0

I've adopted the code from this stackoverflow.com link, How can I download music files from websites using #Python, to work with Starcraft2 sounds from this following website: https://nuclearlaunchdetected.com/. When I execute the code, all the files turn out to be 360bytes and corrupt. But when downloading the files manually, they are fine. Here is the code I'm working with currently.
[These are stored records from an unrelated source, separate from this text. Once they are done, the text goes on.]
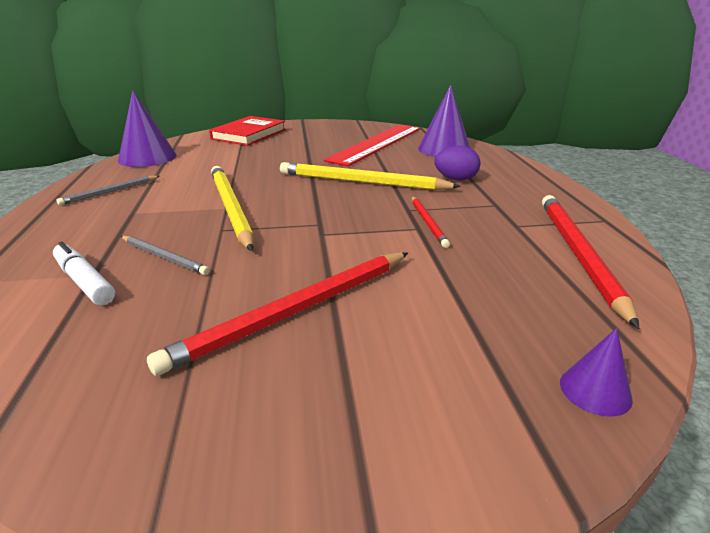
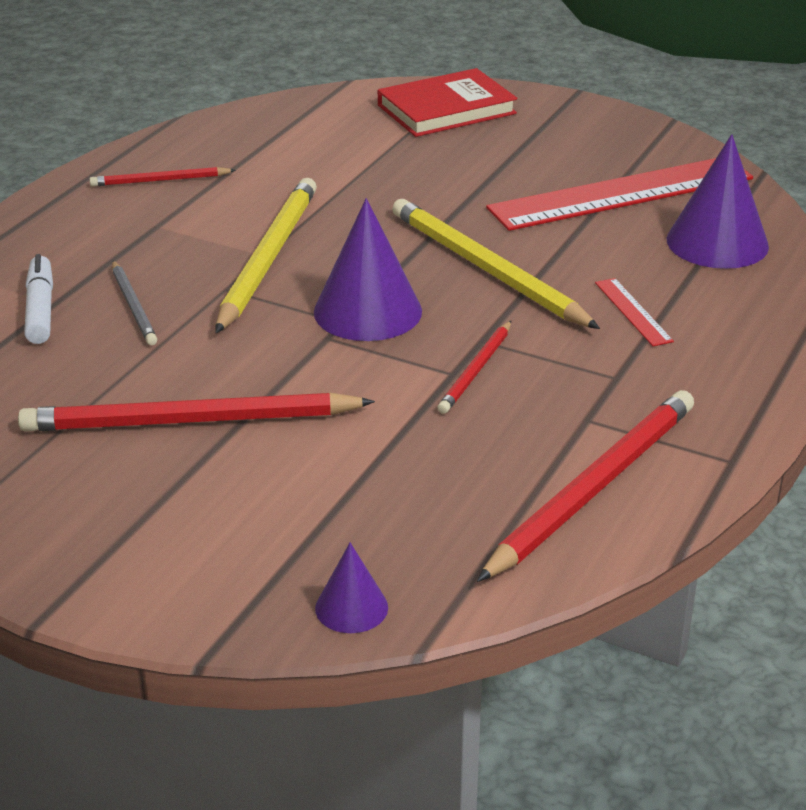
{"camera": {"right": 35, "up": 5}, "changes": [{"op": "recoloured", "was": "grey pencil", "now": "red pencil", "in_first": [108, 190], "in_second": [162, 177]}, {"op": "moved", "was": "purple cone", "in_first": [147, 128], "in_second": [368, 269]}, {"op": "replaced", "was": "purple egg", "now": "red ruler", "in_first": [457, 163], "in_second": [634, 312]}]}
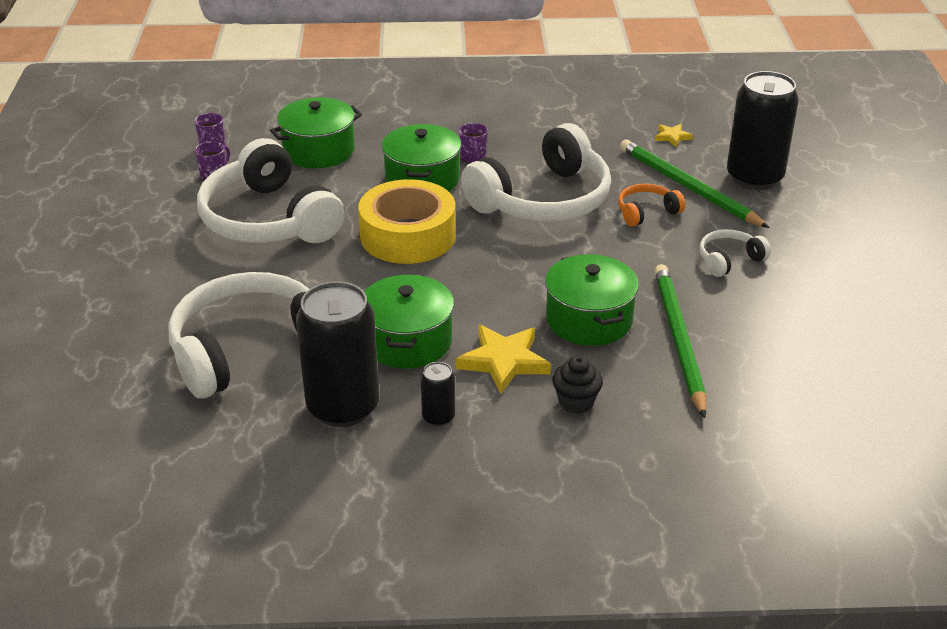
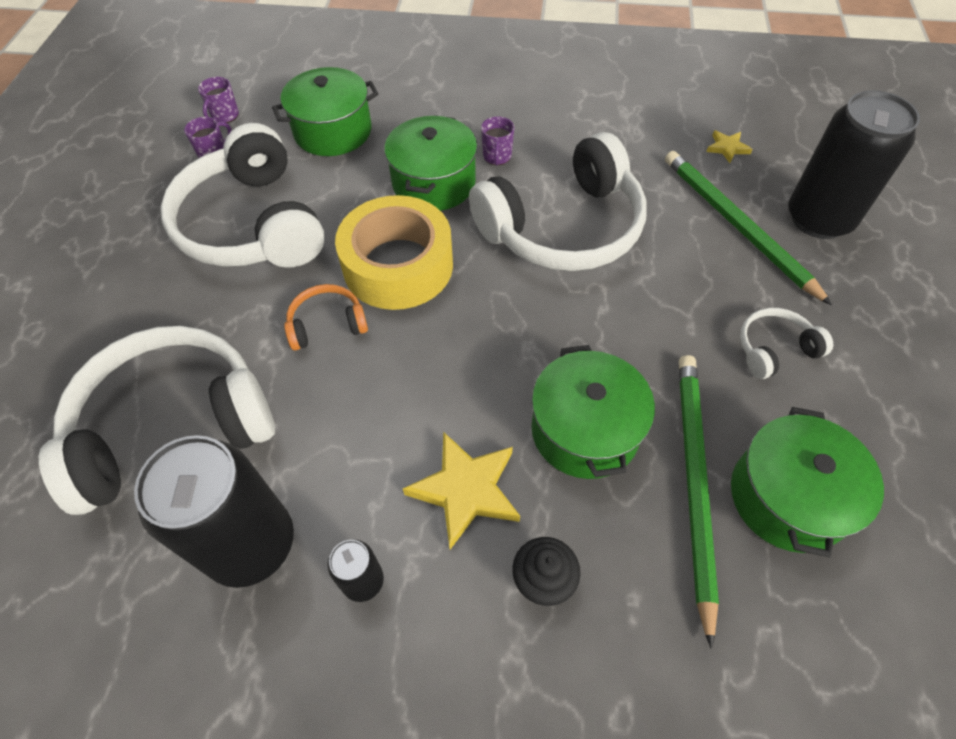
{"camera": {"right": 10, "up": 20}, "changes": [{"op": "moved", "was": "orange headphones", "in_first": [651, 205], "in_second": [326, 317]}, {"op": "moved", "was": "green pot", "in_first": [409, 322], "in_second": [807, 482]}]}
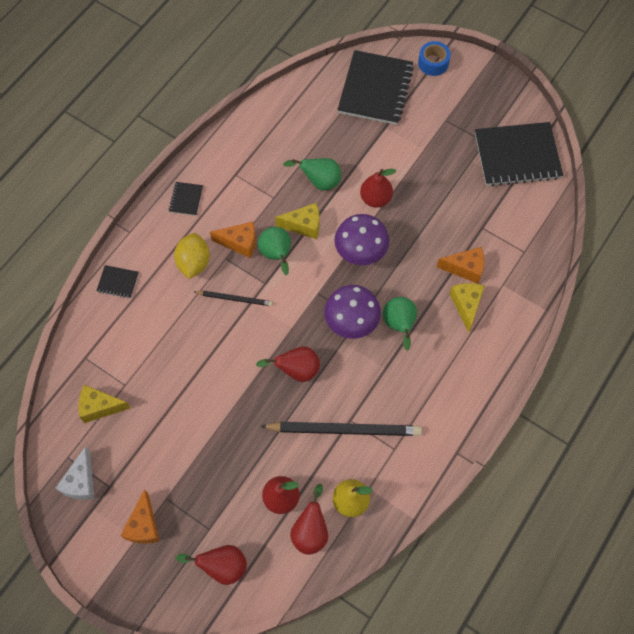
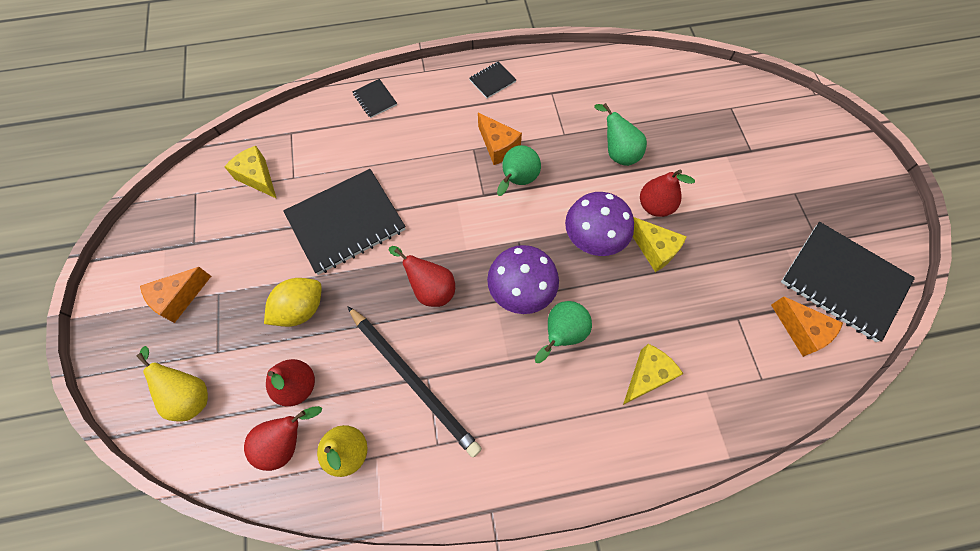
{"camera": {"right": 45, "up": 0}, "changes": [{"op": "recoloured", "was": "red pear", "now": "yellow pear", "in_first": [211, 565], "in_second": [172, 383]}, {"op": "moved", "was": "yellow lemon", "in_first": [192, 256], "in_second": [293, 302]}, {"op": "moved", "was": "black notebook", "in_first": [375, 87], "in_second": [344, 222]}, {"op": "moved", "was": "yellow cheese", "in_first": [297, 221], "in_second": [660, 244]}, {"op": "moved", "was": "orange cheese", "in_first": [460, 265], "in_second": [807, 327]}, {"op": "removed", "was": "white cheese", "in_first": [74, 473]}, {"op": "removed", "was": "black pencil", "in_first": [233, 298]}, {"op": "removed", "was": "blue tape", "in_first": [434, 58]}]}
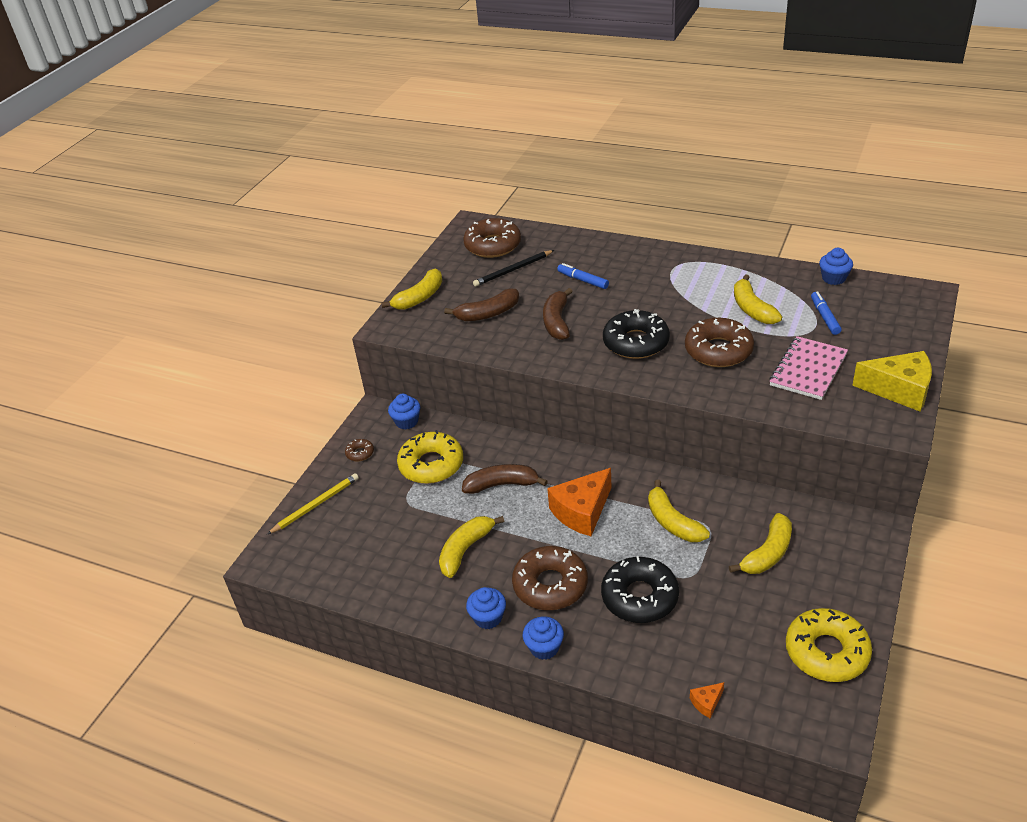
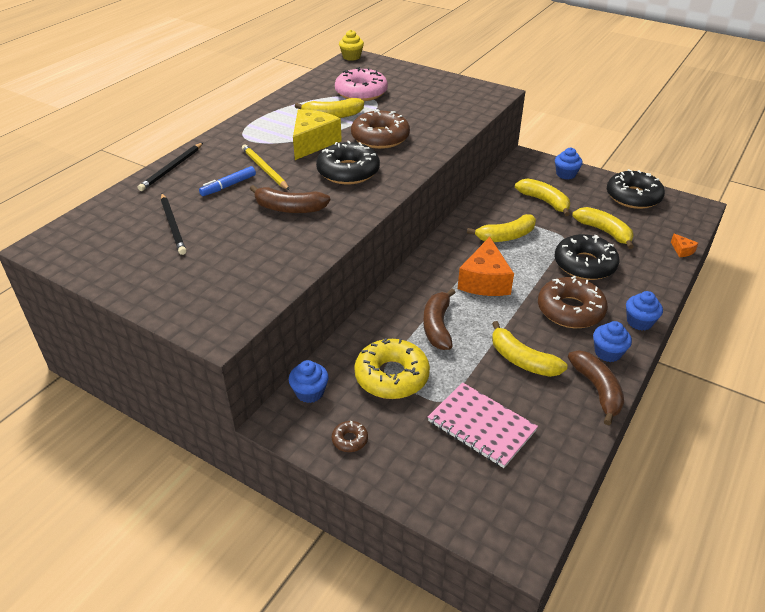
{"camera": {"right": -85, "up": 0}, "changes": [{"op": "added", "now": "black pencil", "in_second": [170, 167]}, {"op": "moved", "was": "yellow pencil", "in_first": [313, 503], "in_second": [265, 167]}, {"op": "moved", "was": "yellow cheese", "in_first": [892, 381], "in_second": [317, 134]}, {"op": "replaced", "was": "blue marker", "now": "pink donut", "in_first": [826, 313], "in_second": [361, 84]}, {"op": "added", "now": "yellow cupcake", "in_second": [351, 45]}, {"op": "moved", "was": "pink notebook", "in_first": [808, 368], "in_second": [483, 425]}, {"op": "turned", "was": "orange cheese", "in_first": [579, 502], "in_second": [486, 266], "clockwise": 45}, {"op": "moved", "was": "blue cupcake", "in_first": [836, 266], "in_second": [569, 163]}, {"op": "moved", "was": "brown banana", "in_first": [481, 305], "in_second": [596, 388]}, {"op": "moved", "was": "yellow banana", "in_first": [411, 289], "in_second": [603, 228]}, {"op": "recoloured", "was": "yellow donut", "now": "black donut", "in_first": [829, 645], "in_second": [636, 189]}, {"op": "removed", "was": "brown donut", "in_first": [492, 238]}]}
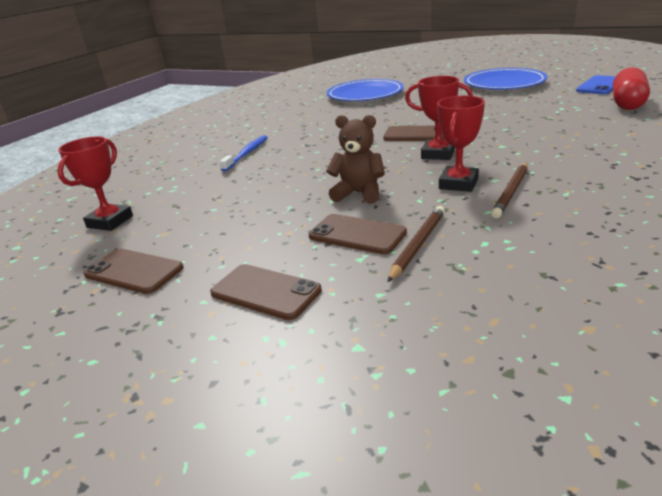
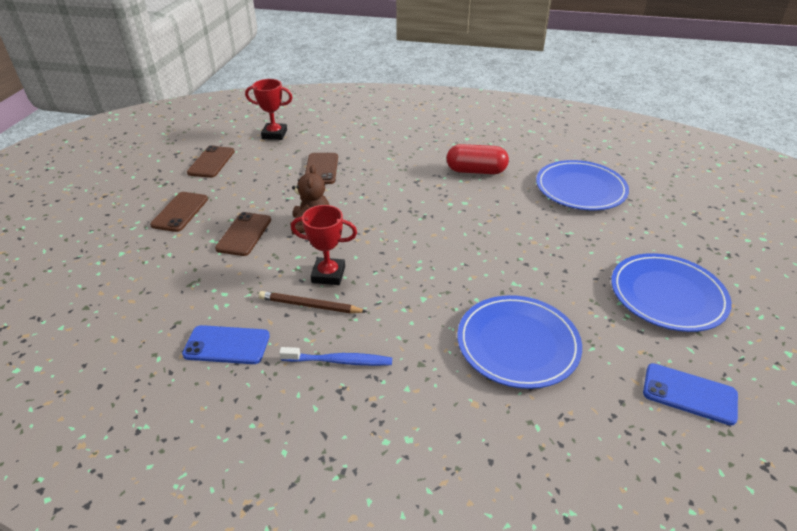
{"camera": {"right": 70, "up": 10}, "changes": [{"op": "added", "now": "blue phone", "in_second": [226, 344]}, {"op": "moved", "was": "blue toothbrush", "in_first": [244, 153], "in_second": [335, 356]}, {"op": "moved", "was": "brown phone", "in_first": [413, 133], "in_second": [321, 168]}, {"op": "moved", "was": "red capsule", "in_first": [631, 88], "in_second": [478, 159]}, {"op": "added", "now": "blue plate", "in_second": [519, 342]}, {"op": "removed", "was": "brown pencil", "in_first": [416, 244]}, {"op": "removed", "was": "red trophy", "in_first": [439, 118]}]}
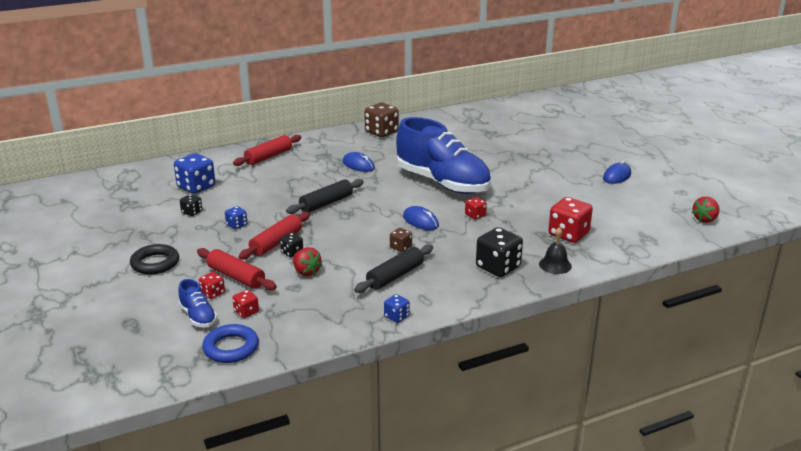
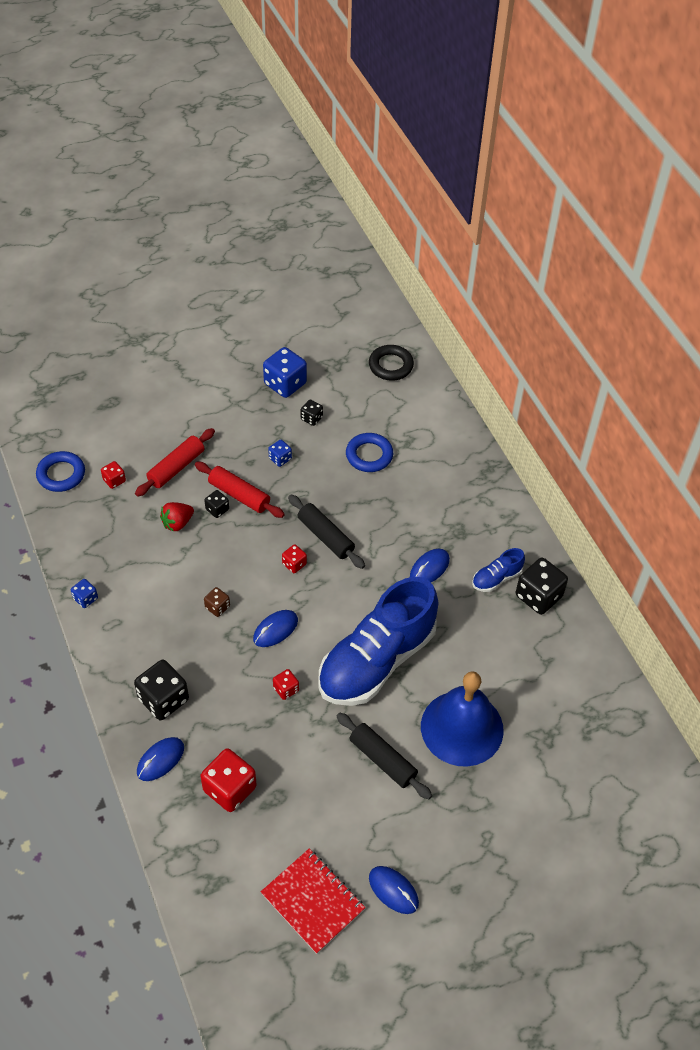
{"camera": {"right": 90, "up": 25}, "changes": [{"op": "replaced", "was": "black bell", "now": "blue mouse", "in_first": [555, 250], "in_second": [160, 759]}, {"op": "added", "now": "red notebook", "in_second": [313, 901]}, {"op": "moved", "was": "blue dice", "in_first": [194, 173], "in_second": [285, 372]}, {"op": "moved", "was": "red dice", "in_first": [212, 285], "in_second": [294, 558]}, {"op": "moved", "was": "black rolling pin", "in_first": [393, 268], "in_second": [384, 756]}, {"op": "added", "now": "blue ring", "in_second": [369, 452]}, {"op": "moved", "was": "black ring", "in_first": [154, 259], "in_second": [391, 363]}, {"op": "added", "now": "blue bell", "in_second": [462, 719]}, {"op": "moved", "was": "blue shoe", "in_first": [197, 303], "in_second": [498, 570]}, {"op": "recoloured", "was": "brown dice", "now": "black dice", "in_first": [381, 120], "in_second": [542, 586]}, {"op": "removed", "was": "red rolling pin", "in_first": [267, 150]}, {"op": "removed", "was": "red strawberry", "in_first": [706, 209]}]}
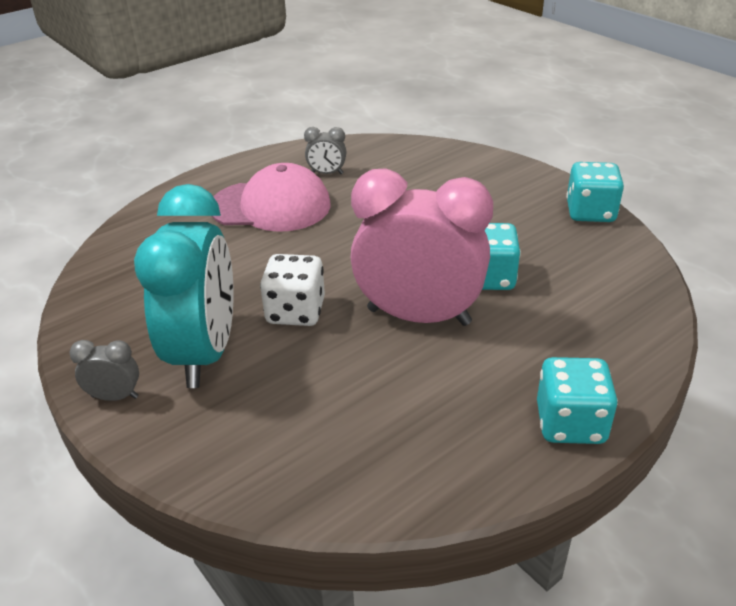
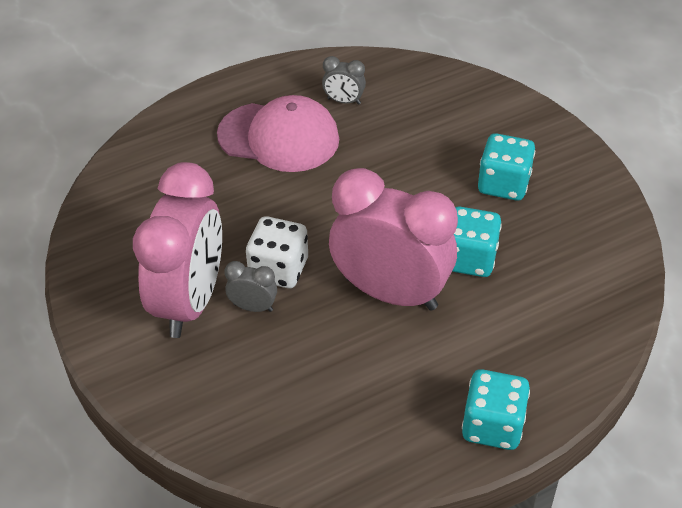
{"camera": {"right": 10, "up": 10}, "changes": [{"op": "recoloured", "was": "turquoise clock", "now": "pink clock", "in_first": [184, 286], "in_second": [177, 250]}, {"op": "moved", "was": "grey clock", "in_first": [104, 370], "in_second": [250, 286]}, {"op": "moved", "was": "turquoise dice", "in_first": [595, 192], "in_second": [506, 167]}]}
Any help would be appreciated!

import requests
from bs4 import BeautifulSoup
import os

headers = {
    "User-Agent": "Mozilla/5.0 (X11; Ubuntu; Linux x86_64; rv:91.0) Gecko/20100101 Firefox/91.0"
}

url = 'https://nuclearlaunchdetected.com/'
response = requests.get(url, verify=False)
soup = BeautifulSoup(response.text, 'html.parser')
links = soup.find_all('a')
download_dir = 'C:/Users/SC2 Sounds/'
counter = 0


for link in links:
    if link['href'].endswith('.mp3'):
        file_url = url + '/' + link['href']
        file_name = os.path.basename(file_url)
        print('Downloading:', file_name)
        with open(download_dir + file_name, 'wb') as f:
            f.write(requests.get(file_url, headers=headers).content)
        counter += 1
        if counter == 10:
            break

I ran the code above fine but the files turned out corrupt. I was expecting non-corrupt playable fines similar to what is to be had when downloading them manually. I also set it to only download the first 10 files for testing purposes

Victor
  • 1

1 Answers1

0

The file_url part was incorrect. It should be file_url = link['href'] and not file_url = url + '/' + link['href']. The url should not be appended to the file_url. It helped debugging using print(file_url). Here is the modified code:

import requests
from bs4 import BeautifulSoup
import os

headers = {
    "User-Agent": "Mozilla/5.0 (X11; Ubuntu; Linux x86_64; rv:91.0) Gecko/20100101 Firefox/91.0"
}

url = 'https://nuclearlaunchdetected.com/'
response = requests.get(url, verify=False)
soup = BeautifulSoup(response.text, 'html.parser')
links = soup.find_all('a')
download_dir = 'C:/Users/SC2 Sounds/'
counter = 0


for link in links:
    if link['href'].endswith('.mp3'):
        file_url = link['href']
        file_name = os.path.basename(file_url)
        print('Downloading:', file_name)
        with open(download_dir + file_name, 'wb') as f:
            f.write(requests.get(file_url, headers=headers).content)
        counter += 1
        if counter == 10:
            break
Victor
  • 1